→ Gösterilen Metin:
2 temmuz yaşanan olayı basit bir olaymış gibi gösteren gazete.
"2 Temmuz 1993’te gerçekleştirilen Pir Sultan Abdal Şenlikleri sırasında Madımak Oteli’nde yangın çıkmış, aralarında otel görevlilerinin de bulunduğu 37 kişi ölmüştü."
Önerilen olası manşet ve spotlar Demiray Oral tarafından belirtilmiştir:
* 1948 yılında yazar Sabahattin Ali, katıldığı bir yurtdışı turu sırasında her şey dahil sistemi nedeniyle ölmüştü.
* 19 Ocak 2007'de Halaskârgazi Caddesi kaldırımında yürüyen Agos Gazetesi Genel Yayın Yönetmeni Hrant Dink, oradan geçmekte olan bir kurşuna çarparak hayatını kaybetmişti.
* 20 Eylül 1992'de Kürt aydını Musa Anter memleketi Diyarbakır’ın ara sokaklarında dolaşırken ölmüştü.
* 2 Şubat 1979'da arabasıyla kırmızı ışıkta duran Milliyet Gazetesi Genel Yayın Yönetmeni Abdi ipekçi, bozulan sinyalizasyon sistemi nedeniyle yeşilin yanmasını beklemekten hayatını kaybetmişti.
* 24 Ocak 1993'te gazeteci Uğur Mumcu, arabasının motorunu aşırı ısıtması nedeniyle meydana gelen patlamada havaya uçmuştu.
vakit gazetesinin ardından okunduğunda oldukça sempatik gelen gazete. bünyesinde hiç kemalist yazar barındırmasa da liberalizme yakınlığı nedeniyle takdir ediyorum. ama tam liberal de değil. ahlakçılık yaptığı zamanlar da oluyor. sivas katliamını yangın olarak gösterdiği de. ama muhafazakar kesime hitap eden böyle bir gazete olması iyi olabilir.

→ Görev Yönergeleri:
[1] Gösterilen metindeki şu cümleyi İngilizceye çevirin: "2 Temmuz 1993’te gerçekleştirilen Pir Sultan Abdal Şenlikleri sırasında Madımak Oteli’nde yangın çıkmış, aralarında otel görevlilerinin de bulunduğu 37 kişi ölmüştü."
[2] Gösterilen metinde "2 temmuz yaşanan" ifadesinden başlayıp aşağıya doğru "çarparak hayatını kaybetmişti." ifadesine kadar uzanan her şeyi hiçbir değişiklik yapmadan yazdırın.

→ Veriler:
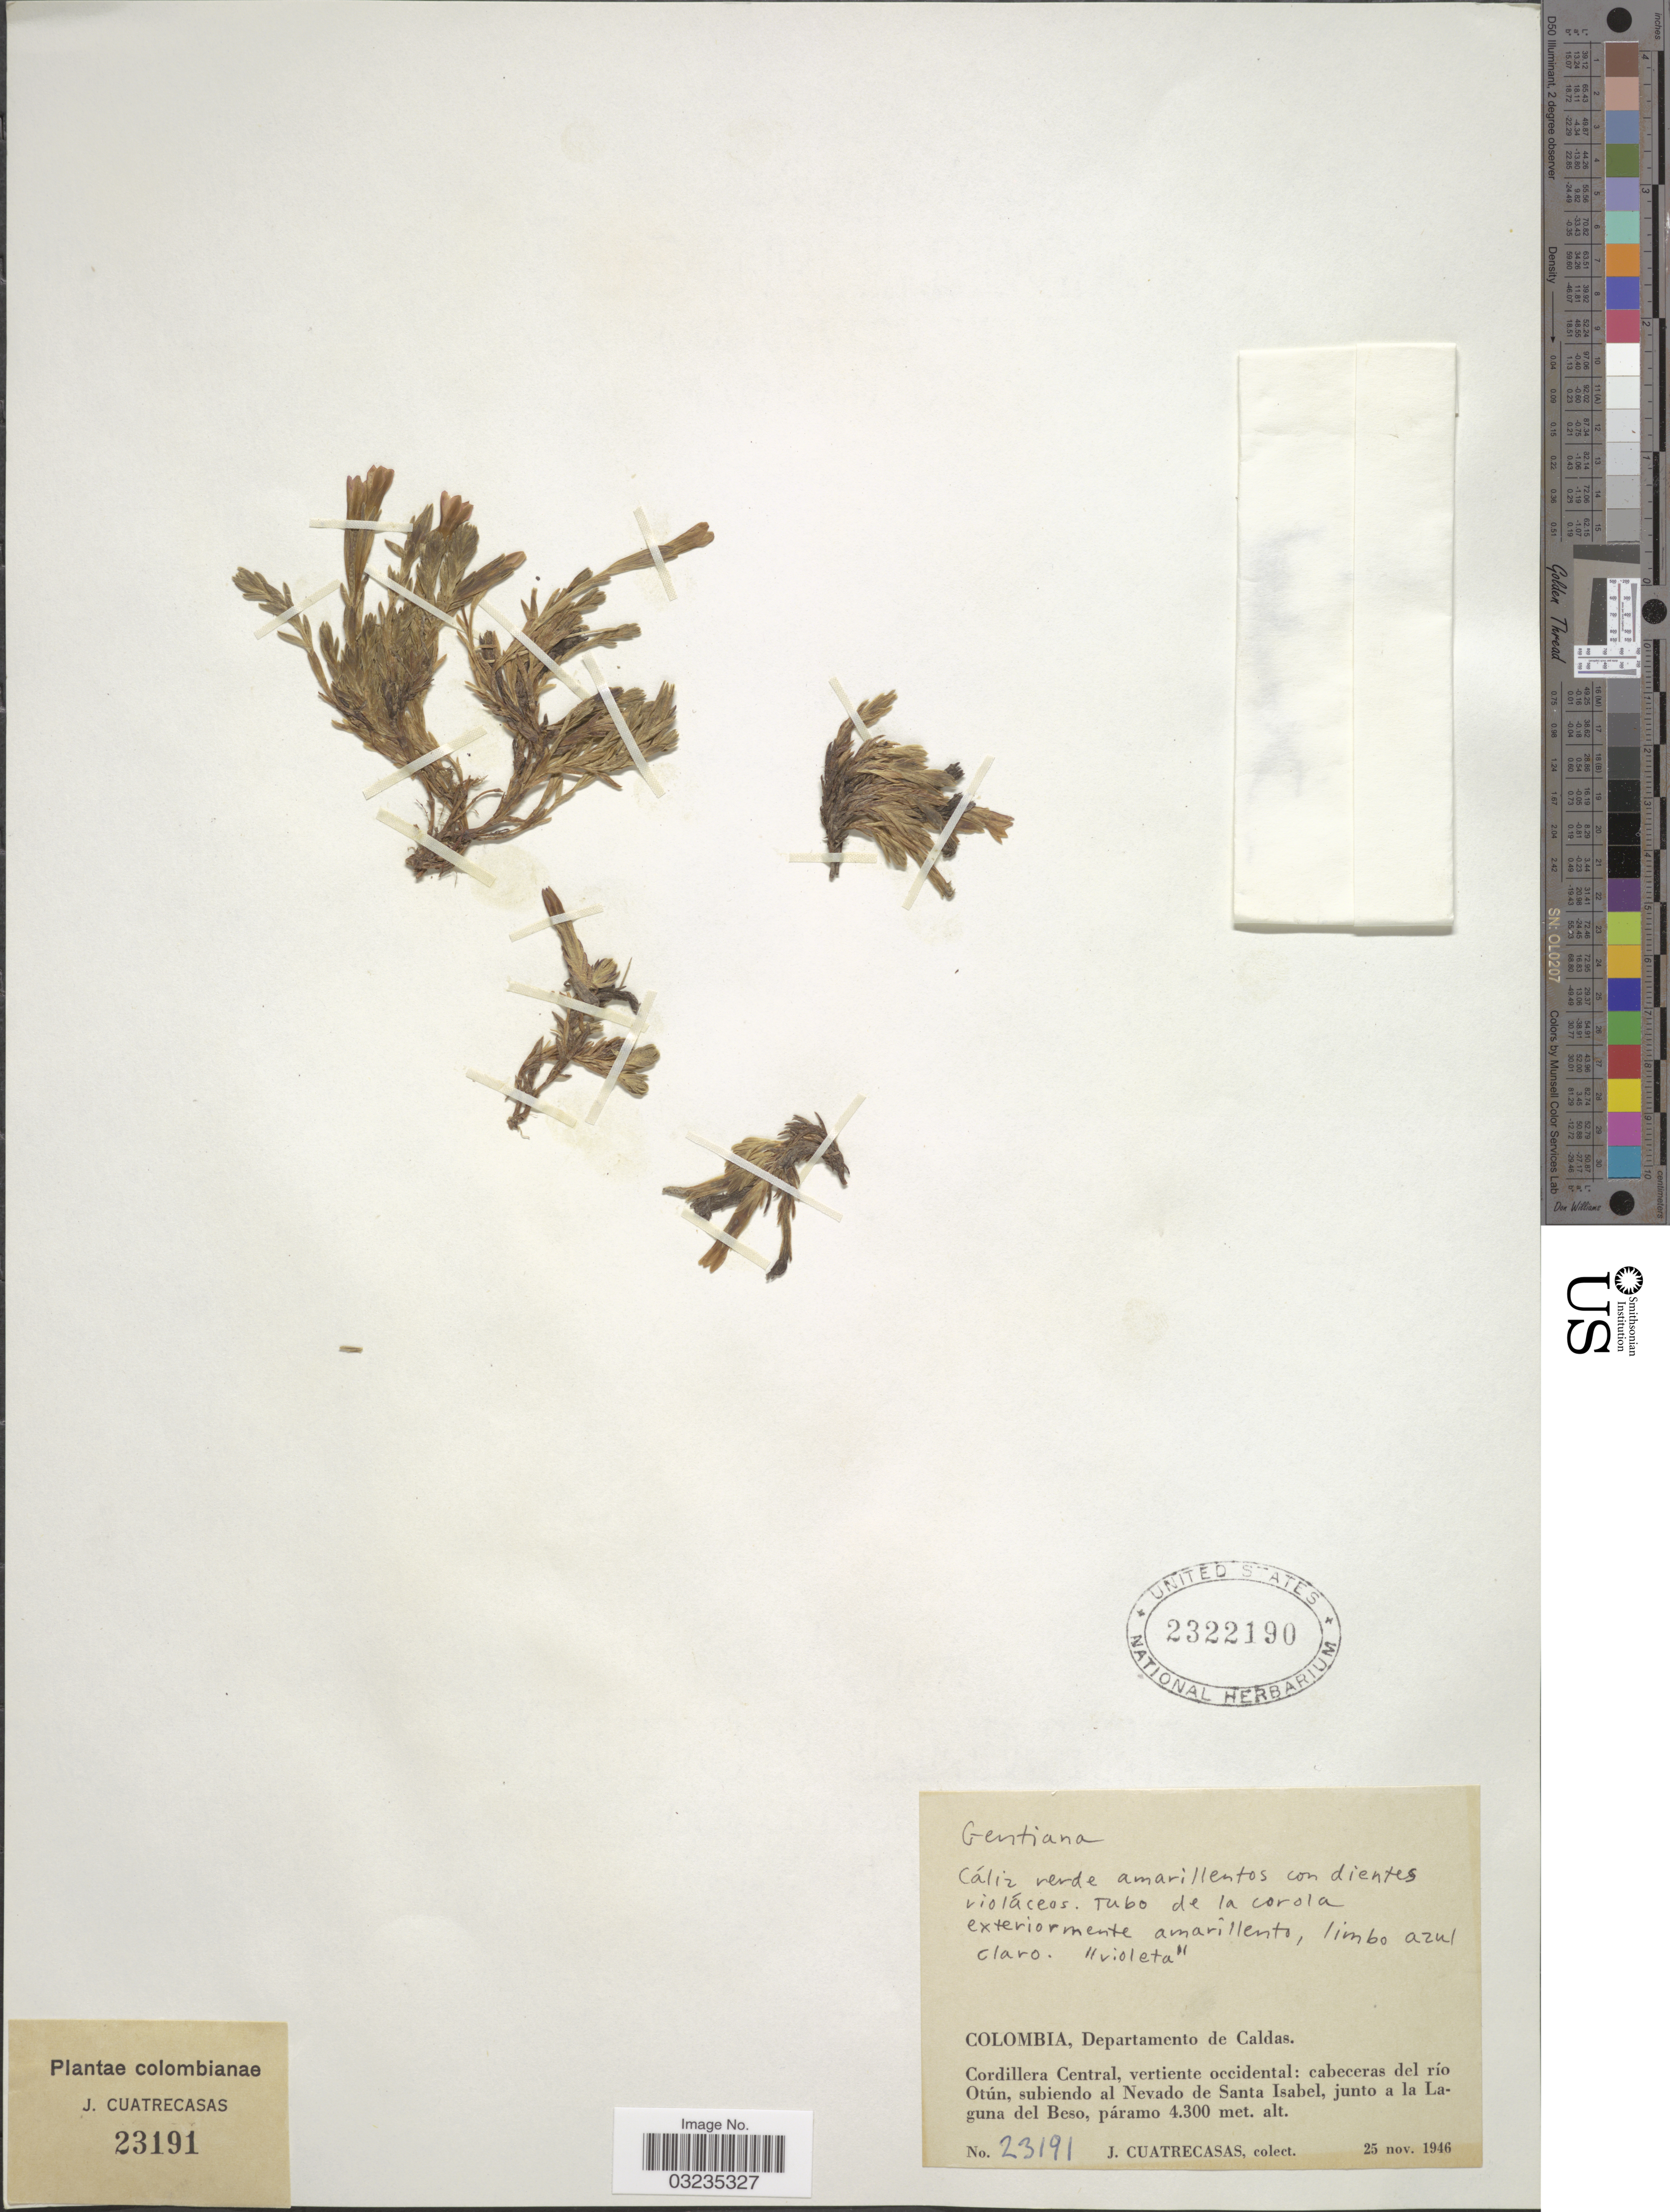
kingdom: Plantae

→ Görevlerin Yanıtları:
[1] During the Pir Sultan Abdal Festival held on July 2, 1993, a fire had broken out at the Madımak Hotel, and 37 people, including hotel staff, had died.

[2]
2 temmuz yaşanan olayı basit bir olaymış gibi gösteren gazete.
"2 Temmuz 1993’te gerçekleştirilen Pir Sultan Abdal Şenlikleri sırasında Madımak Oteli’nde yangın çıkmış, aralarında otel görevlilerinin de bulunduğu 37 kişi ölmüştü."
Önerilen olası manşet ve spotlar Demiray Oral tarafından belirtilmiştir:
* 1948 yılında yazar Sabahattin Ali, katıldığı bir yurtdışı turu sırasında her şey dahil sistemi nedeniyle ölmüştü.
* 19 Ocak 2007'de Halaskârgazi Caddesi kaldırımında yürüyen Agos Gazetesi Genel Yayın Yönetmeni Hrant Dink, oradan geçmekte olan bir kurşuna çarparak hayatını kaybetmişti.